SGOMBERO E DEGRADO Dopo lo sgombero forzato delle ultime famiglie abusive che avevano occupato gli alloggi del Comune di Pescara, avvenuto nell’estate del 2022, gli abitanti della zona sono ancora costretti a fare i conti con i rifiuti che stanno ricominciando ad accumularsi nel piazzale dello stabile. Erbacce, sacchi dell’immondizia, barattoli di vernice, cartacce, una porta, un materasso e addirittura una vasca da bagno: sono solo alcuni dei rifiuti che negli ultimi mesi sono stati scaricati in via Lazio e che creano disagi alle palazzine confinanti.
A questo, si aggiungono poi alcuni magazzini privati che affacciano sul cortile retrostante pieni di materiali e rifiuti, le cui porte sono spalancate e dunque di facile accesso a chiunque volesse trovare riparo al loro interno. Così come la presenza di rifiuti nei locali al pianterreno causa un problema di igiene pubblica, attirando topi, scarafaggi, insetti o piccioni. Per questo, dopo l’appello lanciato nelle scorse settimane dal consigliere regionale Domenico Pettinari (M5S), l’attivista Michele Cavaliere si è fatto promotore della raccolta firme che, in pochi giorni, ha superato quota 110.
MONTESILVANO Eppure il Comune di Montesilvano ricorda di avere davvero poca voce in capitolo sull’edificio che è di proprietà privata e, al 49 per cento, del Comune di Pescara. «In passato siamo intervenuti spesso per rimuovere le discariche abusive nelle aree comuni del palazzo perché, pur non essendo di nostra competenza, era necessario ristabilire l’igiene e la sicurezza per i residenti», commenta il vice sindaco con delega all’igiene urbana Paolo Cilli. «Ora che il palazzo è murato e disabitato, però, speravamo di non dover più fare i conti con questa inciviltà.

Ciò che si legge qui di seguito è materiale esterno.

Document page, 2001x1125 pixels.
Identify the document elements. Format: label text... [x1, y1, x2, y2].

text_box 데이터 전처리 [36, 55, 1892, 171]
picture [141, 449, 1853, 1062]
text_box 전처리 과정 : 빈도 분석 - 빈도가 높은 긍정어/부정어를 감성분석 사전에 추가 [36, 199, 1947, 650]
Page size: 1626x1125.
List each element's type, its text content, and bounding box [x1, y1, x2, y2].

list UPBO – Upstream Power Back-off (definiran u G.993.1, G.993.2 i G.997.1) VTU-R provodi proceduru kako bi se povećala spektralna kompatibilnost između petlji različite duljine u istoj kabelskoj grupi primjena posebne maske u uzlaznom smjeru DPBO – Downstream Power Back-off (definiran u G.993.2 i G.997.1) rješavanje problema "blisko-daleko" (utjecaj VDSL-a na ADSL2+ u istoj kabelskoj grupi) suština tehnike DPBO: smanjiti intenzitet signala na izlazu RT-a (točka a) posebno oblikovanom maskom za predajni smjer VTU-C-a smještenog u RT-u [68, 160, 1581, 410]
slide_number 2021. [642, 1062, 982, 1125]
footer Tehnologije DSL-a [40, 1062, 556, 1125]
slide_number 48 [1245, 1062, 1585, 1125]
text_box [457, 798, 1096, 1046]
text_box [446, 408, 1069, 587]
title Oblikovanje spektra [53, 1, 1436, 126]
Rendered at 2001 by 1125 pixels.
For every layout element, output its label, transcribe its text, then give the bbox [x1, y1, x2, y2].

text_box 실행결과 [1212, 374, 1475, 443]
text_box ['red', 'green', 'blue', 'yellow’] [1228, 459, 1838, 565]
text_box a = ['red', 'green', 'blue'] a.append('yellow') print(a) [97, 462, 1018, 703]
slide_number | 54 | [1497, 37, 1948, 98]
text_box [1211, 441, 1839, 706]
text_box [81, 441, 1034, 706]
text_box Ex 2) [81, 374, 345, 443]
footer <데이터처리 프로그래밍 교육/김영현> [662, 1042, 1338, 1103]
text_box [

Per i magazzini aperti, lanciamo un appello ai privati affinché provvedano a rimuovere i rifiuti e a chiudere gli accessi. Valuteremo con il sindaco e gli uffici tecnici se scrivere formalmente ai proprietari e all’amministrazione di condominio per chiedere un intervento».
PESCARA Sul fronte pescarese, l’amministrazione prende le distanze dai privati, ricordando quanto sia stato fatto dal Comune di Pescara per sgomberare l’edificio e chiudere gli accessi. «Subito dopo lo sgombero», ricorda l’assessore alle politiche sociali Isabella Del Trecco, «pur possedendo meno della metà dell’edificio, abbiamo reso inaccessibili entrambi gli accessi, per evitare nuove occupazioni abusive. Contemporaneamente ci siamo attivati per l’alienazione della nostra porzione di palazzo, ma la manifestazione di interesse è andata deserta». L’esponente della giunta Masci spiega che, per il momento, non è in programma una seconda asta, ma che resta ferma la volontà del Comune di vendere un bene ormai non più utile. Alla luce dell’ottima posizione dell’edificio, a due passi dalla spiaggia e con vista mare, e del prezzo non particolarmente alto (1,4 milioni di euro circa a base d’asta), a pesare sulla mancanza di potenziali acquirenti, con molta probabilità, proprio il frazionamento delle proprietà che vede chi compra costretto ad assicurarsi prima anche l’acquisto delle quote private dell’edificio. «Ci auguriamo che presto qualcuno possa essere interessato», prosegue Del Trecco, «così da risolvere definitivamente quello che per noi, da troppo tempo ormai, è diventato solo un problema».